Somatório
Há momentos da nossa vida em que nos questionamos sobre tudo. E em que as respostas parecem não existir ou pelo menos que nos satisfaçam, como se as respostas se direccionassem para outras perguntas, coisas das quais não queremos saber. É um questionário cíclico a que toda a gente se submete de livre vontade ou não.
Não queremos saber dos somatórios, numa aversão cega da verdade ou da conclusão. Empurra-se com a barriga o que se leva nas mãos ou na cabeça. Demasiado para alguns, leve para outros, desprezível para uns tantos.
Dá-se passos sigilosos, mansos e obedientes, onde se buscam compensações, por sermos subservientes.
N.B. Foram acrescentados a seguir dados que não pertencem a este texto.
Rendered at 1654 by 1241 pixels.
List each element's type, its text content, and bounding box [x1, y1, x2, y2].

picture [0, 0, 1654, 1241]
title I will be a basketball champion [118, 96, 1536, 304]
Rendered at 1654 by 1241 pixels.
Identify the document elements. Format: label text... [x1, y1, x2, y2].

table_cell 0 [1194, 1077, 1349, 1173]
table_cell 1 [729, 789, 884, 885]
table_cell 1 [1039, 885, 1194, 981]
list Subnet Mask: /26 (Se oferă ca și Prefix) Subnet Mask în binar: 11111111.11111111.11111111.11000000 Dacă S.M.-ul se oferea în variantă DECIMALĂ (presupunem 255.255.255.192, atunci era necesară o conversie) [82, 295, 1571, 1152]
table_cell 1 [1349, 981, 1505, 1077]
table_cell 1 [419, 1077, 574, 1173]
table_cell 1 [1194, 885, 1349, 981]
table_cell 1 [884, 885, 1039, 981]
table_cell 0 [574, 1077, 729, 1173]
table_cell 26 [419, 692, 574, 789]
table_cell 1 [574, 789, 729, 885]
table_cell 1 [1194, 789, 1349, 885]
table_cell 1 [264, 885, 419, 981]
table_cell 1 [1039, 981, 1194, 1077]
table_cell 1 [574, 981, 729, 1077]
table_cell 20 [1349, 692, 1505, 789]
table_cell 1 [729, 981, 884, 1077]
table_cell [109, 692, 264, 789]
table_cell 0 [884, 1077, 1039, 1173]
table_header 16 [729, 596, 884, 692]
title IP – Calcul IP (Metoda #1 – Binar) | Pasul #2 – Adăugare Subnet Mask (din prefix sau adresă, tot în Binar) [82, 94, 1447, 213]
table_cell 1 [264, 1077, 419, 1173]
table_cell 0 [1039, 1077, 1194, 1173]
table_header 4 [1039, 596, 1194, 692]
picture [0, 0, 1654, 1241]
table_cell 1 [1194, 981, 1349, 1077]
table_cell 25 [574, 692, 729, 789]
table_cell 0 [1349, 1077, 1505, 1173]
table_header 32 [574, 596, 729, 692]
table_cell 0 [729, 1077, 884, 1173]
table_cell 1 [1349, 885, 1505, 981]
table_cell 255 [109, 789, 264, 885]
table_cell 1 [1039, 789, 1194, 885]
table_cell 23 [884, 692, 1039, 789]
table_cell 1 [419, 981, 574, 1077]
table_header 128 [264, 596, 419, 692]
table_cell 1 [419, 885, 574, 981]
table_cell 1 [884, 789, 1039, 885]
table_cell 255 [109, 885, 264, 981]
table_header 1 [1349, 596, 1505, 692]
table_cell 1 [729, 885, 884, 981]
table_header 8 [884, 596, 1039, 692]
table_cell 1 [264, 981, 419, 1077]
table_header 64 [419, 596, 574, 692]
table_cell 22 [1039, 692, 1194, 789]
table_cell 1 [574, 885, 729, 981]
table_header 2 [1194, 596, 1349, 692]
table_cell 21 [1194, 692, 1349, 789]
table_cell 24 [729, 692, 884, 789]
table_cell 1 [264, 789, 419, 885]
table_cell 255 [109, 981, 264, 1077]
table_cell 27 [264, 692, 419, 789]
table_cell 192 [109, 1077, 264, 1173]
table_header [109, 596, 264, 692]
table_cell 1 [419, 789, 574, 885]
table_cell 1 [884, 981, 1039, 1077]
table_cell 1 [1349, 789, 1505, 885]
Como mulas carregadas de carga que relincham apenas sós e na noite, sem testemunhas que levem a mensagem da sua revolta e da sua desilusão.
Mantêm-se os sorrisos interesseiros, na esperança do final de contas, mas a conta nunca acaba, naquele livro de capa preta e riscado a lápis, onde a qualquer hora podem alterar-nos a soma. Entretanto fazem-se favores, como meios de troca, outrora eram búzios e conchas brilhantes, hoje podem ser boatos, conversas ouvidas, um botão velho, um caco de espelho.
Guardam-se então os livros das somas para as ocasiões especiais, afiam-se os lápis para poderem estar sempre prontos, mas não há estojo, nem prateleira. Nada pode ficar à vista, é tudo superficial, para que se esfume a qualquer momento, sem provas, sem culpa, sem nada de que se possa falar.